Schwimmen
Acht Medaillen für Liron Hilwerling

Warendorf -

Am Wochenende ging es für die beiden ersten Wettkampfmannschaften der Warendorfer SU in Dortmund zum ersten Mal auf der langen 50-Meter-Bahn um Qualifikationszeiten und persönliche Rekorde.

Dienstag, 14.02.2017, 15:02 Uhr

Die Warendorferin Theresa Reimann gewann am Wochenende beim 35. Dortmunder Schwimmfest im Jahrgang 1998 die Wettbewerbe über 100 und 200 Meter Schmetterling.
Die Warendorferin Theresa Reimann gewann am Wochenende beim 35. Dortmunder Schwimmfest im Jahrgang 1998 die Wettbewerbe über 100 und 200 Meter Schmetterling. Foto: René Penno

Beim 35. Dortmunder Schwimmfest konnten sich dabei sowohl die Einzelleistungen als auch die Mannschaftsleistung sehen lassen. Die Warendorfer erreichten trotz starker nationaler und internationaler Konkurrenz mehr als 60 Podestplatzierungen und schwammen über 100 persönliche Rekorde.

Erfolgreichster WSU-Athlet war in Dortmund Liron Hilwerling, der mit acht Medaillen und zeitgleich acht neuen Bestzeiten nach Warendorf zurückgekehrt ist. Besonders beeindruckend war seine Leistung auf seinen drei Paradestrecken – den Rückendistanzen. Über 50 Meter schwamm er eine herausragende Zeit von 29,21 Sekunden, über 100-Meter-Rücken benötigte Hilwerling 1:05,85 Minuten und über 200-Meter-Rücken nur 2:21,77 Minuten. Zudem gab es für ihn Gold über 50- und 100-Meter-Freistil.

Zoe Schürmann und Anna Weißen konnten auch im Ruhrgebiet im Jahrgang 2006 für Furore sorgen. Zoe Schürmann gewann die 100-Meter-Rücken in 1:24,62 Minuten und wurde Zweite über 50-Meter-Rücken und 100-Meter-Freistil. Anna Weißen gewann die Silbermedaille über 50-Meter-Freistil und 100-Meter-Rücken. Beide m haben erstmals die 800-Meter-Freistil auf der Langbahn absolviert. Anna Weißen wurde Dritte und Zoe Schürmann belegte Rang vier. Auch Jana Braun (2005) nahm die 800 Meter in Angriff. Sie positionierte sich zeitlich zwischen ihren Warendorfer Vereinskolleginnen und wurde in ihrem Jahrgang Zweite.

Bei den Herren absolvierten Maxim Giss, Lasse Henn und Niklas Mondroch (alle 2003) erstmals die 1500-Meter-Freistil. Lasse Henn setzte sich in 21:04,00 Minuten gegen seine beiden Vereinskollegen durch und wurde Dritter. Niklas Mondroch belegte Rang vier. Über 400-Meter-Freistil wurde er Zweiter.

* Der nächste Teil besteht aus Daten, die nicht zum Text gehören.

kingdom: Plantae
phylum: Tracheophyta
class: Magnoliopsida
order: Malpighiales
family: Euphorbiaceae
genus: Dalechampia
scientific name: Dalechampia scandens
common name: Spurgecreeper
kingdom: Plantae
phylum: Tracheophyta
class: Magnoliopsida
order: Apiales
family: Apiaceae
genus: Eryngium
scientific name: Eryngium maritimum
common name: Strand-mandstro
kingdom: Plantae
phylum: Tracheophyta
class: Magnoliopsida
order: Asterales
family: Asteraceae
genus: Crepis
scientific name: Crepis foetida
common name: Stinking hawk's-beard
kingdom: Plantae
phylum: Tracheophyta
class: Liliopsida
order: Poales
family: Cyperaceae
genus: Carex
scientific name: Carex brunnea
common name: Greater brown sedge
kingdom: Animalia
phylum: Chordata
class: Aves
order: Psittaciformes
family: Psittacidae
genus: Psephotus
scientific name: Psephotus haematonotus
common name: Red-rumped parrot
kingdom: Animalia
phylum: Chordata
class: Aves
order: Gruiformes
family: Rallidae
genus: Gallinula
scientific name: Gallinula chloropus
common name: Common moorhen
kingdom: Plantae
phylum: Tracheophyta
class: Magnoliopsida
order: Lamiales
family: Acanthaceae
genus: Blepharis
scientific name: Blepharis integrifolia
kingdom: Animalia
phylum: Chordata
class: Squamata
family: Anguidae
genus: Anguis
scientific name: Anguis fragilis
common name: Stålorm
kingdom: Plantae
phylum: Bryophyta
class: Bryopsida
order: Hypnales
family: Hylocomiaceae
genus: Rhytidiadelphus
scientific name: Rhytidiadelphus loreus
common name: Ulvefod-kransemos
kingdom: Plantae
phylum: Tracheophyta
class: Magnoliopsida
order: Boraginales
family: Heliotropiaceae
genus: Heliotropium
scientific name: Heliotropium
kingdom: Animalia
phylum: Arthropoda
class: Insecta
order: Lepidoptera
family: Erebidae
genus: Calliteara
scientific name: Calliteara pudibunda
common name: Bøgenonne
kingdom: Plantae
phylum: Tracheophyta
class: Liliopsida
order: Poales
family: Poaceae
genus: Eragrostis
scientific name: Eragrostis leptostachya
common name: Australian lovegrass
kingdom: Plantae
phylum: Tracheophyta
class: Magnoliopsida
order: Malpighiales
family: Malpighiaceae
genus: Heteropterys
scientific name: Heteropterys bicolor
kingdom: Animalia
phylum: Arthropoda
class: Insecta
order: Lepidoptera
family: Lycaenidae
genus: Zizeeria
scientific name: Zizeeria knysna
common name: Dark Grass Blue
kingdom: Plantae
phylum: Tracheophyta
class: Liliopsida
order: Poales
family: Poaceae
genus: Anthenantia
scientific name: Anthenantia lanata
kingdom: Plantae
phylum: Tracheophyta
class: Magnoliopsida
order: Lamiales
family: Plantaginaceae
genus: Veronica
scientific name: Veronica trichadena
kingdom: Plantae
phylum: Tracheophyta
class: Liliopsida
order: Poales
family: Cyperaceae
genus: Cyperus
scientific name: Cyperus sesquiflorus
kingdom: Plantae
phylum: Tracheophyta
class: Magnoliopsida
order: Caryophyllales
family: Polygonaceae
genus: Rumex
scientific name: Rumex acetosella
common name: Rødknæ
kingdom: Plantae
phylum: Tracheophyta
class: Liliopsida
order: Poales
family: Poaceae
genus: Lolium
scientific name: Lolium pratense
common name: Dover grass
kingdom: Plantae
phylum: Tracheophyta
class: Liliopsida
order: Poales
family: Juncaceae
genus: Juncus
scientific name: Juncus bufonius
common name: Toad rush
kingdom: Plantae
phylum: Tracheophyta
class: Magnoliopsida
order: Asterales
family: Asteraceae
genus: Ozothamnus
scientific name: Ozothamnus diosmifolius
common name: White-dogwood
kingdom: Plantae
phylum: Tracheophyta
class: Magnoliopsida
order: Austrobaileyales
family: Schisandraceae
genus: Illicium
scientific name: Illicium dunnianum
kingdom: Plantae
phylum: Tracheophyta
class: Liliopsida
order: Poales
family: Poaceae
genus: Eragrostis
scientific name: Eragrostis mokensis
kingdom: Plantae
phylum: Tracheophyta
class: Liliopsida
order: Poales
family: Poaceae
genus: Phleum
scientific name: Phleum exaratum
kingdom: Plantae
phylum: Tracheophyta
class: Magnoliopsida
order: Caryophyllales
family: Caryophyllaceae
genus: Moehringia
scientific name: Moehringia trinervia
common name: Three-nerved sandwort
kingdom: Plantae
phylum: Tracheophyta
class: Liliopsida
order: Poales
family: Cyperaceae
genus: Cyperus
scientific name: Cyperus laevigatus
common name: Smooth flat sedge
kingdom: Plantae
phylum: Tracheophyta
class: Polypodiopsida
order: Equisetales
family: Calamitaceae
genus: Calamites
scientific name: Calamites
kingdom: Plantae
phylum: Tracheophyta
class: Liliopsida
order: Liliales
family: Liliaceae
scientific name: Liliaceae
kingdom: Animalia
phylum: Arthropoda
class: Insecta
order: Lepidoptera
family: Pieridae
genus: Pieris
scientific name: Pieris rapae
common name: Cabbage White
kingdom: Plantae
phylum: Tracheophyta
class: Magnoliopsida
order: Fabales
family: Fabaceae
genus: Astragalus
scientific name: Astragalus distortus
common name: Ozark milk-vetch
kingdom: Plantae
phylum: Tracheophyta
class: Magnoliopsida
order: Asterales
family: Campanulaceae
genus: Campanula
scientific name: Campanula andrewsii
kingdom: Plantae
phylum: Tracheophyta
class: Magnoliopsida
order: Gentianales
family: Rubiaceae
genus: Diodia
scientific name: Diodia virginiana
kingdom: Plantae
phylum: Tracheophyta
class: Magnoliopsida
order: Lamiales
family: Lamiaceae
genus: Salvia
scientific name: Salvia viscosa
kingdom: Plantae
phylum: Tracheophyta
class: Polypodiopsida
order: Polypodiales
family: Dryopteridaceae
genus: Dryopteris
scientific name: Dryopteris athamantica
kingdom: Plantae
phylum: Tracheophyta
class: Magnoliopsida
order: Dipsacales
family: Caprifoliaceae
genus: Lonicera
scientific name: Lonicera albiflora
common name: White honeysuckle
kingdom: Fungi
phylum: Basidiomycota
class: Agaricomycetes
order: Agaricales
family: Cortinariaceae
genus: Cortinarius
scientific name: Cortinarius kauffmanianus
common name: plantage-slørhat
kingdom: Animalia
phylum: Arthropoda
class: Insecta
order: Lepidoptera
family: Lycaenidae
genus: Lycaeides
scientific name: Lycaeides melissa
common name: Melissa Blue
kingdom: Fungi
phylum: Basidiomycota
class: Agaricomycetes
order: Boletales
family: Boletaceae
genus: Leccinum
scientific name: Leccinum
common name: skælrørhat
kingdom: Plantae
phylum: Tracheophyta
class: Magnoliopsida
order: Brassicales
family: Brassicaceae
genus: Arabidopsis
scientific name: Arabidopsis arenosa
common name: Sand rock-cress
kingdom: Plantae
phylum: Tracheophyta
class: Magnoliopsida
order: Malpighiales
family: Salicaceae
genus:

Die weiteren Siege für die Sportunion gingen auf das Konto von Svea Lüdorff (1996) über 50, 100 und 200 Meter Brust. Sie glänzte über 200 Meter. Zum ersten Mal blieb sie mit 2:59,99 Minuten unter der Drei-Minuten Marke.

Theresa Reimann (1998) war über 100- und 200-Meter-Schmetterling nicht zu schlagen. Ihr Bruder Maximilian Reimann (1996) holte Gold über 200-Meter-Lagen.

Auch in der getrennten Mannschaftwertung der Damen beziehungsweise der Herren spiegelten sich die guten Platzierungen der einzelnen Sportler wieder. Je nach Rang in den Wertungsklassen wurden Punkte auf das Konto der WSU-Frauen und -Herren gutgeschrieben. Am Ende belegten die Frauen Rang vier und die Herren stellten sogar das stärkste Team unter den 31 angetretenen Mannschaften.